I want to write a key in ZMK, read it, create a violation and read it again to check ZMK is cleared?
So how to read/write ZMK? Is it possible with u-boot commands?
The Zeroizable Master Key cannot be read directly.
The interface does not support ZMK for the customer to use currently, please ask the customer if there is a specific case that needs to use ZMK.
Here is the customer case.
A secrete data (a key) is written somewhere (ZMK, general purpose register...).
The requirement is: When there is a violation, the data (the key) is automatically destroyed.

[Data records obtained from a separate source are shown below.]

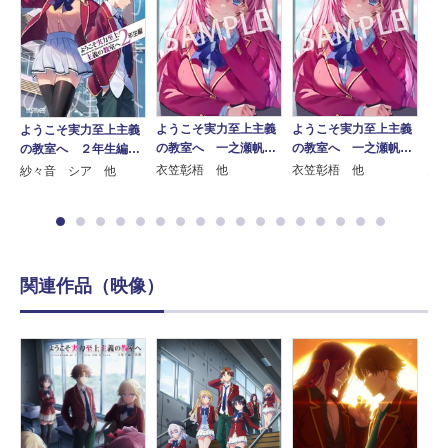
ようこそ実力至上主義
ようこそ実力至上主義
ようこそ実力至上主義
よ
義
の教室へ 一之瀬帆…
の教室へ 一之瀬帆…
の教室へ ２年生編…
の
衣笠彰梧 他
衣笠彰梧 他
紗々音 シア 他
駒
関連作品（映像）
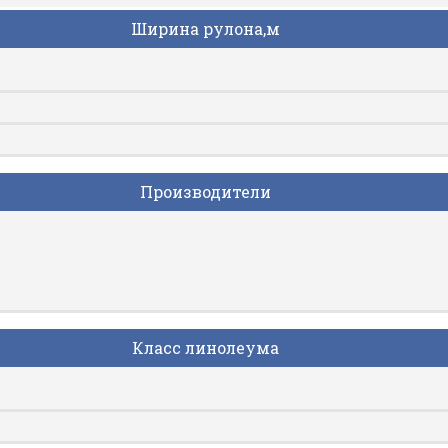
Ширина рулона,м
Производители
Класс линолеума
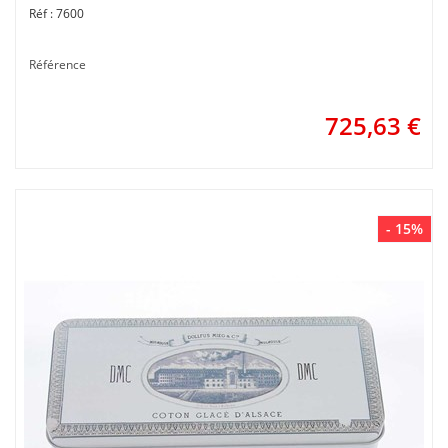
7600
Référence
725,63
€
- 15%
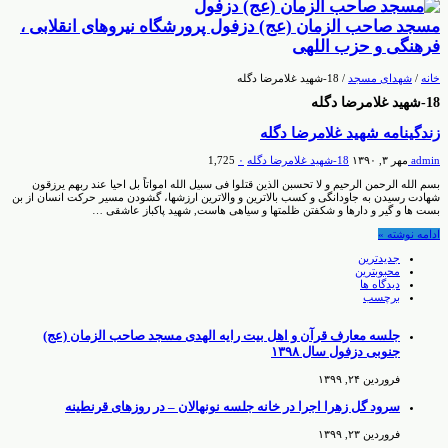
مسجد صاحب الزمان (عج) دزفول پرورشگاه نیروهای انقلابی ،
فرهنگی و حزب اللهی
خانه
/
شهدای مسجد
/
18-شهید غلامرضا دگله
18-شهید غلامرضا دگله
زندگینامه شهید غلامرضا دگله
admin
مهر ۳, ۱۳۹۰
18-شهید غلامرضا دگله
۰
1,725
بسم الله الرحمن الرحیم و لا تحسبن الذین قتلوا فی سبیل الله امواتاً بل احیا عند ربهم یرزقون
شهادت رسیدن به جاودانگی و کسب بالاترین و والاترین ارزشها، گشودن مسیر حرکت انسان از بن
بست ها و گیر و دارها و شکفتن ظلمتها و سیاهی هاست, شهید پاکباز عاشقی …
ادامه نوشته »
جدیدترین
محبوبترین
دیدگاه ها
برچسب
جلسه معارف قرآن و اهل بیت رایه الهدی مسجد صاحب الزمان (عج)
جنوبی دزفول سال ۱۳۹۸
فروردین ۲۴, ۱۳۹۹
سرود گل زهرا اجرا در خانه جلسه نونهالان – در روزهای قرنطینه
فروردین ۲۳, ۱۳۹۹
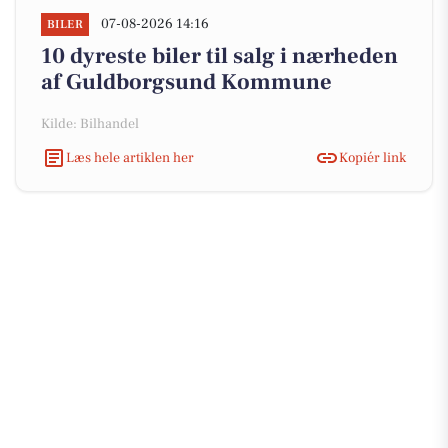
07-08-2026 14:16
BILER
10 dyreste biler til salg i nærheden
af Guldborgsund Kommune
Kilde: Bilhandel
Læs hele artiklen her
Kopiér link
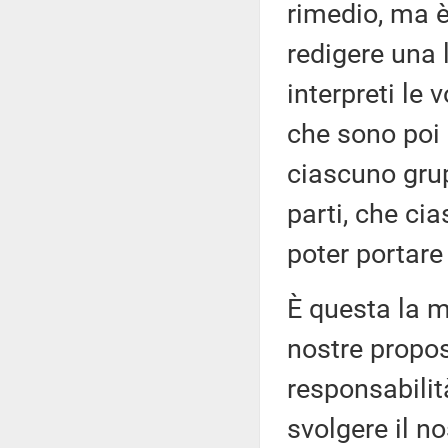
rimedio, ma è
redigere una 
interpreti le 
che sono poi c
ciascuno gru
parti, che ci
poter portare
È questa la 
nostre propos
responsabilit
svolgere il n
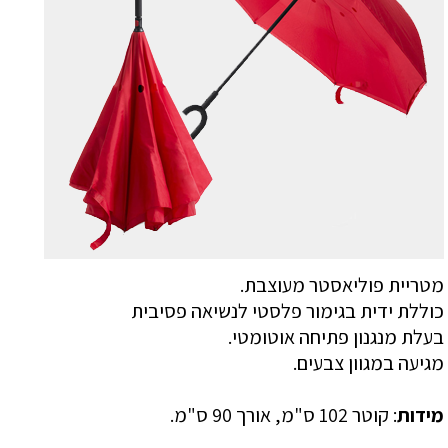
מטריית פוליאסטר מעוצבת.
כוללת ידית בגימור פלסטי לנשיאה פסיבית
בעלת מנגנון פתיחה אוטומטי.
מגיעה במגוון צבעים.
מידות
: קוטר 102 ס"מ, אורך 90 ס"מ.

I believed ZMK was the right place to put this key but if it cannot be read, it is no use.
So the question: where I can read/write this secrete data and how to do that?
Could you please help to confirm that:
customer's requirement:
1. Use SNVS LP as secure storage to save the key, not limited to ZMK register(because ZMK has other usage).
2. Can read/write the key.
3. When there is a violation, the data (the key) is automatically destroyed.
Could you please ask customer for their project timeline? When will they need this function?
Hello,
Yes, all 3 points are my customer's requirement.
I am not sure when they will need it. But for us, it will be better to give them this feature as soon as we can.